The national outrage over Evers' murder increased support for legislation that would become the “Civil Rights Act of 1964”. Immediately after his death, the NAACP appointed his brother, Charles, to his position. Charles Evers went on to become a major political figure in the state and, in 1969, he was elected the mayor of Fayette, Mississippi, becoming the first African American mayor of a racially mixed Southern town.

A police and FBI investigation of the murder quickly unearthed a prime suspect, Byron De La Beckwith. De La Beckwith a white segregationist and founding member of Mississippi's White Citizens Council. Despite mounting evidence against him, a rifle found near the crime scene was registered to him with his fingerprints on the scope and several witnesses placed him in the area, De La Beckwith denied shooting Evers. He maintained that the gun had been stolen and produced several witnesses to testify that he was elsewhere on the night of the murder.

The bitter conflict over segregation surrounded the two trials that followed. De La Beckwith received the support of some of Mississippi's most prominent citizens, including Governor Ross Barnett, who appeared at his first trial to shake hands with the defendant in full view of the jury. In 1964, De La Beckwith was set free after two all-white juries deadlocked. At the time, most African Americans were disenfranchised by Mississippi's constitution and voter registration practices, which excluded them from juries because jury selection was based on registered voters.

After De La Beckwith's second trial, Myrlie Evers moved with her children to California, where she earned a degree from Pomona College and was later named to the Los Angeles Commission of Public Works. Convinced that her husband's killer had not been brought to justice, she continued to search for new evidence in the case.

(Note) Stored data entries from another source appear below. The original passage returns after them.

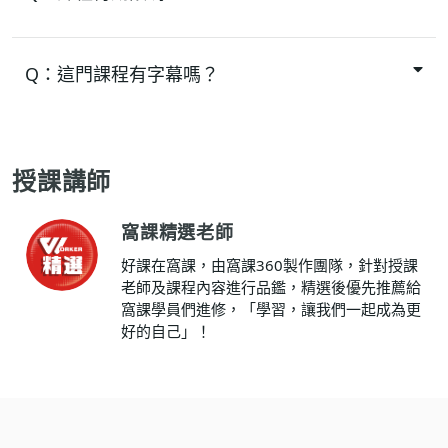
Q：
這門課程有字幕嗎？
授課講師
窩課精選老師
好課在窩課，由窩課360製作團隊，針對授課
老師及課程內容進行品鑑，精選後優先推薦給
窩課學員們進修，「學習，讓我們一起成為更
好的自己」！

In 1989, the question of De La Beckwith's guilt was again raised when a Jackson newspaper published accounts of the files of the now-defunct Mississippi Sovereignty Commission, an organization that existed during the 1950's to help raise popular support for the maintenance of segregation. The accounts showed that the commission had helped lawyers for De La Beckwith screen potential jurors during the first two trials. A review by the Hinds County District Attorney's office found no evidence of such jury tampering, but it did locate a number of new witnesses, including several individuals who would eventually testify that De La Beckwith had bragged to them about the murder.

In December 1990, De La Beckwith was again indicted for the murder of Medgar Evers. After a number of appeals, the Mississippi Supreme Court finally ruled in favor of a third trial in April 1993. Ten months later, testimony began before a racially mixed jury. In February 1994, nearly 31 years after Evers's death, De La Beckwith was convicted and sentenced to life in prison. He died in January 2001 at the age of 80.

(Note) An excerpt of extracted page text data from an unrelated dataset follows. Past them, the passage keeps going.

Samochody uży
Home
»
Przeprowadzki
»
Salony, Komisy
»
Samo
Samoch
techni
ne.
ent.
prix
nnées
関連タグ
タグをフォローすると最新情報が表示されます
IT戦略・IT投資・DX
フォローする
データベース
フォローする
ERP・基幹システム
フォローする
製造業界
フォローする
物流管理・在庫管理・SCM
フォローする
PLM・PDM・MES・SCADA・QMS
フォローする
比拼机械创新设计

Since his untimely passing, Medgar Evers's contributions to the civil rights movement have been honored in many ways. His wife created what is now known as the Medgar and Myrlie Evers Institute in Jackson, Mississippi, to continue the couple's commitment to social change. The City University of New York has named one of its campuses after him. In 2009, the U.S. Navy also bestowed his name on one of their vessels.